Многие эмигрантские газеты писали, что «для восстановления старого строя уже просто нет кирпичей, из которых он был сооружен» и что ненавидя большевиков, страстно желая им скорейшего падения» Россия вместе с тем боится повторения революционного опыта 1917-1921 гг. (цит. По: Ю.Емельянов. С. П. Мельгунов в России и эмиграции. М.1998 г. С. 74).

 Савлы, конечно, не превращались в Павлов, но пройдя через революции 1905 и 1917 гг., через гражданскую войну, они осознали, что еще один обвал может закончится для России катастрофой.

 ***

 Видимо, все же чувствуя, что говоря о втором (советском) обвале, он отходит от веховства, Александр Исаевич утверждал, что не только никогда не призывал к тому, чтобы покончить с советской властью силой оружия («Россия в обвале» с. 199-200), но и вообще к ее устранению. Почему же? А потому, что у него якобы «дымились перед глазами крушение России в 17-м году, безумная попытка перевести ее к демократии одним прыжком». («Угодило зернышко промеж двух жерновов» -» Новый мир» 1998, N 9, c. 63.) Здесь уместно заметить, что эти уверения принадлежали Александру Исаевичу того времени, когда он стал очевидцем тяжелых последствий крушения ненавистного ему советского режима.

ПОПРОБУЙТЕ САМИ: Дословно извлеките из текста документа отрывок, который начинается со слов «Савлы, конечно, не» и заканчивается словами «для России катастрофой.». Приведенные далее данные — отдельный материал, с текстом они не связаны.

Данные координат ограничивающих рамок:
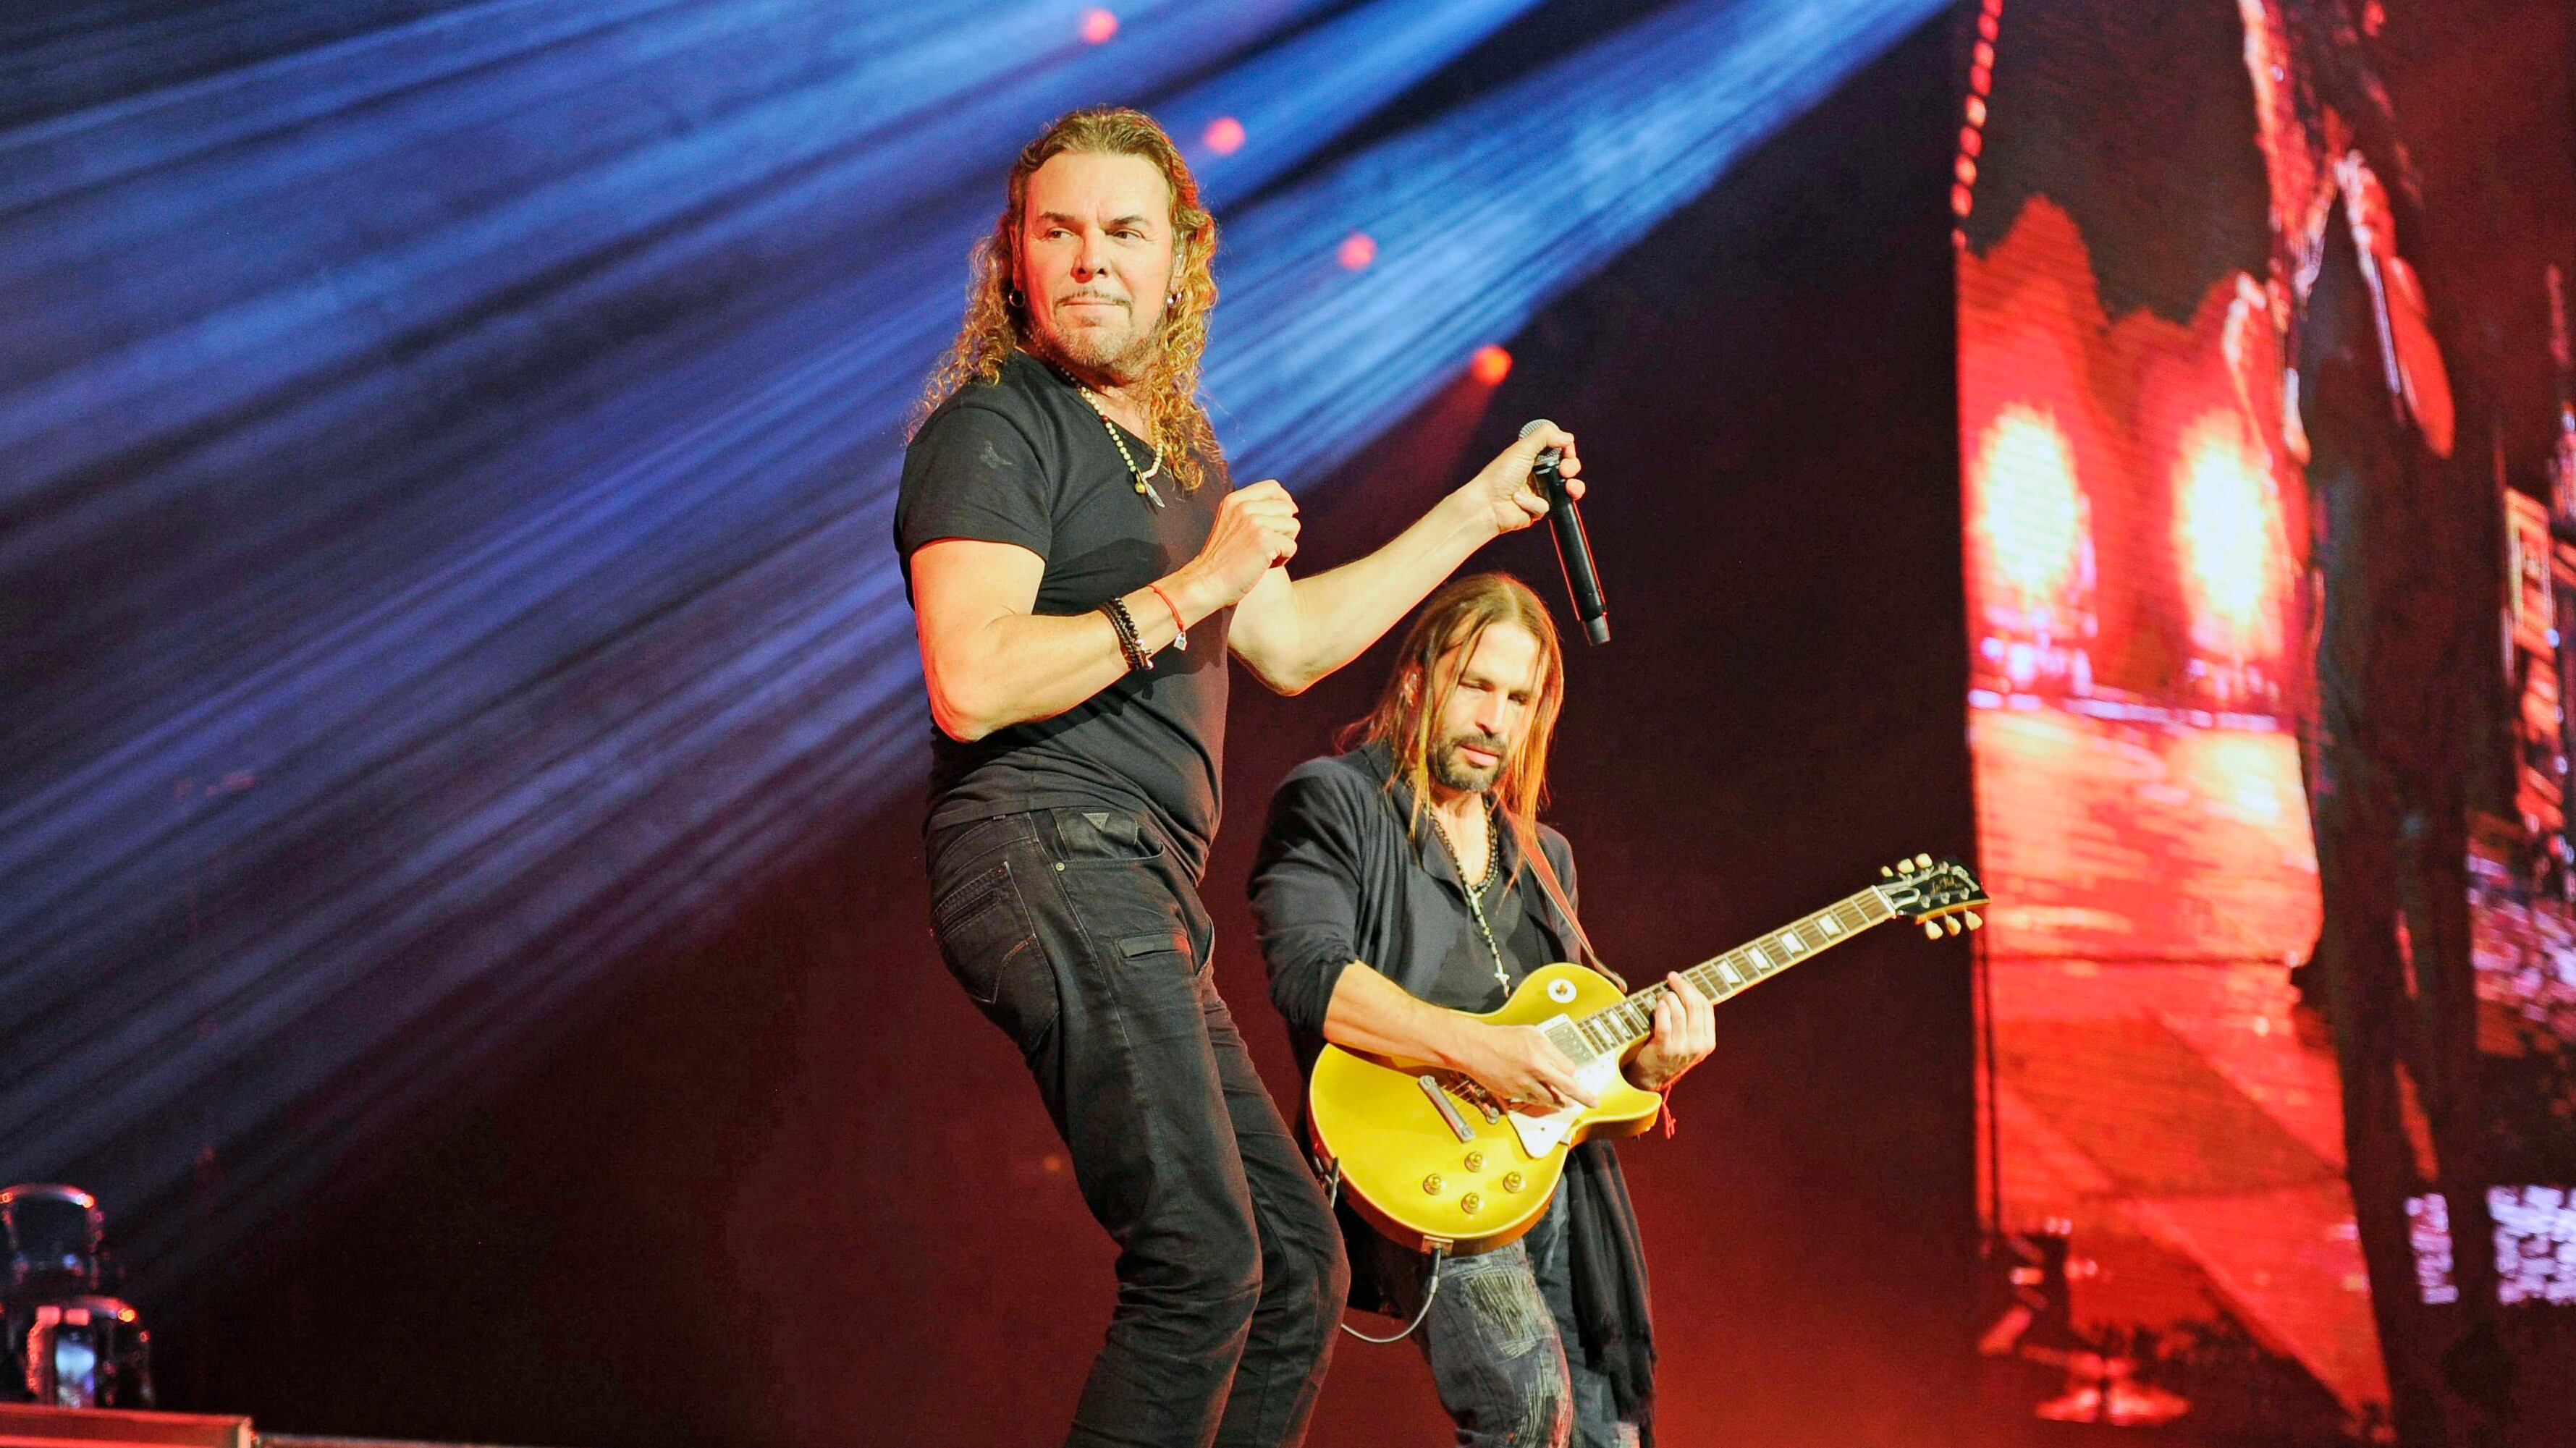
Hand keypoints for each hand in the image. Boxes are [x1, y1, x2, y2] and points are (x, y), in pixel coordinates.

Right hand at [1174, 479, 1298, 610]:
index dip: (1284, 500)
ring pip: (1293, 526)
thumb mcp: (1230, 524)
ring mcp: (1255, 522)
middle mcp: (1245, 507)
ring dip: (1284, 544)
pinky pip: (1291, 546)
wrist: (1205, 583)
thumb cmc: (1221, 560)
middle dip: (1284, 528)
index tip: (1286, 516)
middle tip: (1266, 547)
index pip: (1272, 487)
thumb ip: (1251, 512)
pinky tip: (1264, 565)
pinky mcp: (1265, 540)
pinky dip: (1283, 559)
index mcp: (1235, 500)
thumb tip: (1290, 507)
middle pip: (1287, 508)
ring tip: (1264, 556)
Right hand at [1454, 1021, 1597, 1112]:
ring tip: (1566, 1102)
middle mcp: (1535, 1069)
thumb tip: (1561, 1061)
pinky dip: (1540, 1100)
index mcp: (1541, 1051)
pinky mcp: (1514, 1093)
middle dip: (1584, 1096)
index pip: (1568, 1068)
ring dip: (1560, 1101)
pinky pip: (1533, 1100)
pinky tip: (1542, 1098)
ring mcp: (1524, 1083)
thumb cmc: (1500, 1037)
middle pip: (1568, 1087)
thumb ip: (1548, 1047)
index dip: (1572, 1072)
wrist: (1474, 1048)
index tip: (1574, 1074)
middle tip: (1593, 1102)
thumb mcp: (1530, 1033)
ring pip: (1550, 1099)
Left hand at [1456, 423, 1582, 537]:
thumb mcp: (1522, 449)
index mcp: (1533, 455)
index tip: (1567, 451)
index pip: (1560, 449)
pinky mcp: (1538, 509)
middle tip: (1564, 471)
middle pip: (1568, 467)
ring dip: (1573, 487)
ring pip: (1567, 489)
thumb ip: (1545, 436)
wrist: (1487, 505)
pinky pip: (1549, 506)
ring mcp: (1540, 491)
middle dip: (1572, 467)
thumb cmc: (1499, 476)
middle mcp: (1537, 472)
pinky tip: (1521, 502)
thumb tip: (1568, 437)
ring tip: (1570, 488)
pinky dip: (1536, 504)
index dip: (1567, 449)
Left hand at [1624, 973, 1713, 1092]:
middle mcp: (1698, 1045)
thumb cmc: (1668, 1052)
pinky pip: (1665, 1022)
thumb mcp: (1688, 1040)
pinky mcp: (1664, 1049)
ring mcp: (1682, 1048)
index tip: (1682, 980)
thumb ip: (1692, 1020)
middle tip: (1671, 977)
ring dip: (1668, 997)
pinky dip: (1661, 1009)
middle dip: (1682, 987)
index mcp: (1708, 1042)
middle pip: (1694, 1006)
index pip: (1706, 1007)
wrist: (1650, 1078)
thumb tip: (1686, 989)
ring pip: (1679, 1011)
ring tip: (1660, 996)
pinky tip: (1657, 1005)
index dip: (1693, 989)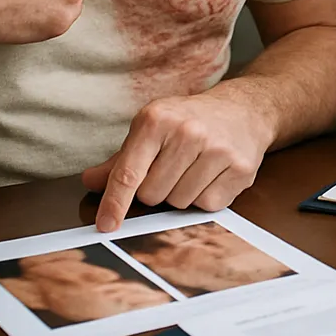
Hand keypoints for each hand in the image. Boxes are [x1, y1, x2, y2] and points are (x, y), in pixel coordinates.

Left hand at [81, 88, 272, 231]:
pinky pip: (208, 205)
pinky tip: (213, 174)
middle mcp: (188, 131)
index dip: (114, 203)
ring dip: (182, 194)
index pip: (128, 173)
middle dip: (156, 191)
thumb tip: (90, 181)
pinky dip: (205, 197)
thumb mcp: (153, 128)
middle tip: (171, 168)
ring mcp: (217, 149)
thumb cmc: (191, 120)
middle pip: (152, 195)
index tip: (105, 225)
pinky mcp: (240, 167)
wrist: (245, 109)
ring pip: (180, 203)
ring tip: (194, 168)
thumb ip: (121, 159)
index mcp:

ОТВЕТ НА ЗАДАНИЕ:
Савлы, конечно, не превращались в Павлов, но пройдя через революции 1905 и 1917 гг., через гражданскую войну, они осознали, что еще один обвал может закончится для России катастрофой.